Hoje estamos diante da vitória histórica do “…monstro: o capitalismo globalizado e as suas monstruosas igualdades”, segundo Alain Badiou. Ao nível da política, da agenda e das decisões, os Estados no mundo inteiro dependem da visão que o “monstro” impõe às diferentes sociedades. O espaço da mídia, tradicional e das novas redes sociais, é dominado por corporações privadas, movidas acima de tudo pelo negócio e acumulação. Na prática, sabemos como isto funciona, basta ver o “ambiente” subjetivo propício a uma agenda política de desconstrução de direitos e políticas, como a que vem sendo praticada pelo corrupto e golpista governo Temer, tudo em nome de facilitar a expansão do “monstro” em terras brasileiras. A desigualdade se expande aceleradamente, junto com violência e assassinatos, com racismo e patriarcalismo. Esse governo subserviente ao grande capital, com apoio do Judiciário, criou até um preso político de grande simbolismo como alternativa a tudo isto, o nosso Lula.

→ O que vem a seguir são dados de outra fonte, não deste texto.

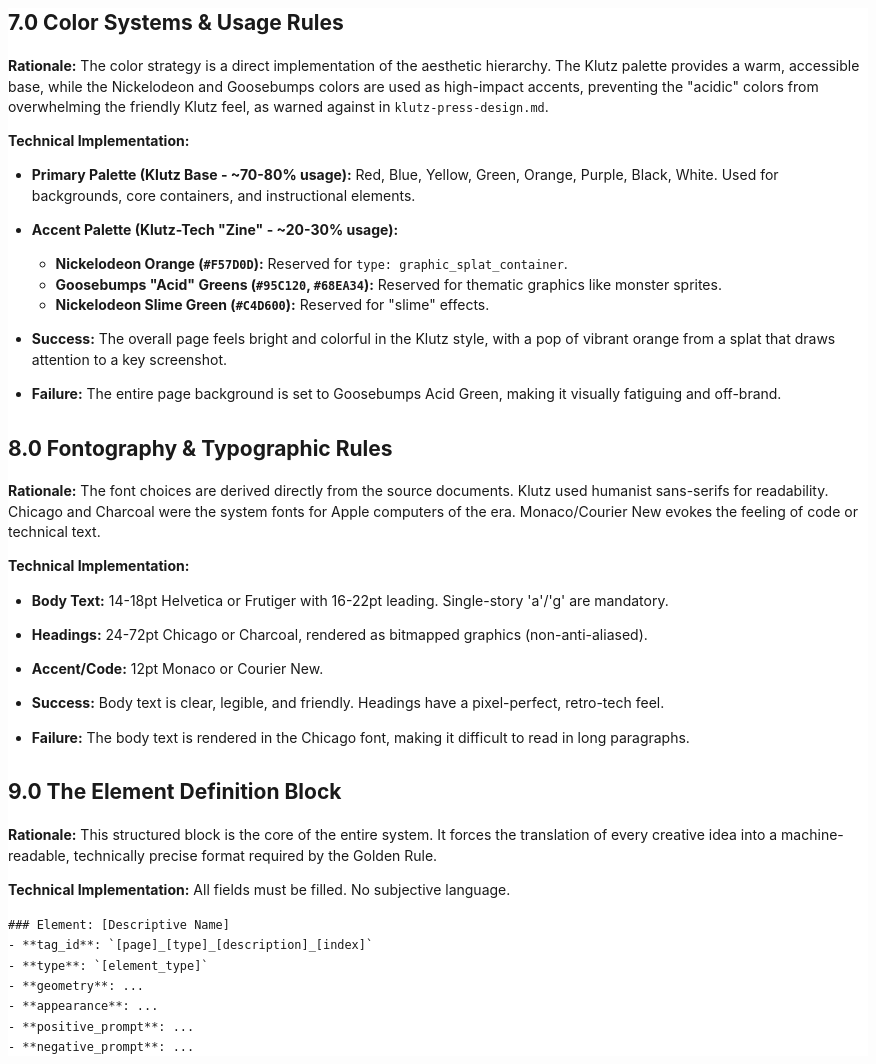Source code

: ## 7.0 Color Systems & Usage Rules

**Rationale:** The color strategy is a direct implementation of the aesthetic hierarchy. The Klutz palette provides a warm, accessible base, while the Nickelodeon and Goosebumps colors are used as high-impact accents, preventing the "acidic" colors from overwhelming the friendly Klutz feel, as warned against in `klutz-press-design.md`.

**Technical Implementation:**
* **Primary Palette (Klutz Base - ~70-80% usage):** Red, Blue, Yellow, Green, Orange, Purple, Black, White. Used for backgrounds, core containers, and instructional elements.
* **Accent Palette (Klutz-Tech "Zine" - ~20-30% usage):**
    * **Nickelodeon Orange (`#F57D0D`):** Reserved for `type: graphic_splat_container`.
    * **Goosebumps "Acid" Greens (`#95C120`, `#68EA34`):** Reserved for thematic graphics like monster sprites.
    * **Nickelodeon Slime Green (`#C4D600`):** Reserved for "slime" effects.

* **Success:** The overall page feels bright and colorful in the Klutz style, with a pop of vibrant orange from a splat that draws attention to a key screenshot.
* **Failure:** The entire page background is set to Goosebumps Acid Green, making it visually fatiguing and off-brand.

## 8.0 Fontography & Typographic Rules

**Rationale:** The font choices are derived directly from the source documents. Klutz used humanist sans-serifs for readability. Chicago and Charcoal were the system fonts for Apple computers of the era. Monaco/Courier New evokes the feeling of code or technical text.

**Technical Implementation:**
* **Body Text:** 14-18pt Helvetica or Frutiger with 16-22pt leading. Single-story 'a'/'g' are mandatory.
* **Headings:** 24-72pt Chicago or Charcoal, rendered as bitmapped graphics (non-anti-aliased).
* **Accent/Code:** 12pt Monaco or Courier New.

* **Success:** Body text is clear, legible, and friendly. Headings have a pixel-perfect, retro-tech feel.
* **Failure:** The body text is rendered in the Chicago font, making it difficult to read in long paragraphs.

## 9.0 The Element Definition Block

**Rationale:** This structured block is the core of the entire system. It forces the translation of every creative idea into a machine-readable, technically precise format required by the Golden Rule.

**Technical Implementation:** All fields must be filled. No subjective language.

```
### Element: [Descriptive Name]
- **tag_id**: `[page]_[type]_[description]_[index]`
- **type**: `[element_type]`
- **geometry**: ...
- **appearance**: ...
- **positive_prompt**: ...
- **negative_prompt**: ...
```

Insurgir-se ao nível do pensamento, do subjetivo e emocional, e da prática, deixando de lado o medo da luta por igualdade na diversidade, é o caminho incontornável para a esquerda no Brasil. Podemos não conseguir hoje e nem amanhã, mas é a condição para uma nova estratégia coletiva. Voltar a nos inspirar nas resistências e insurgências que pipocam à nossa volta, extraindo delas o bom senso alternativo que está no seu DNA de cidadania ativa. Estas são opções à nossa mão, nas trincheiras cidadãs, buscando a narrativa que dá sentido unitário e frontal, dialeticamente oposto ao capitalismo selvagem da globalização neoliberal. Basta acreditar no amanhã, outro amanhã. A vida segue.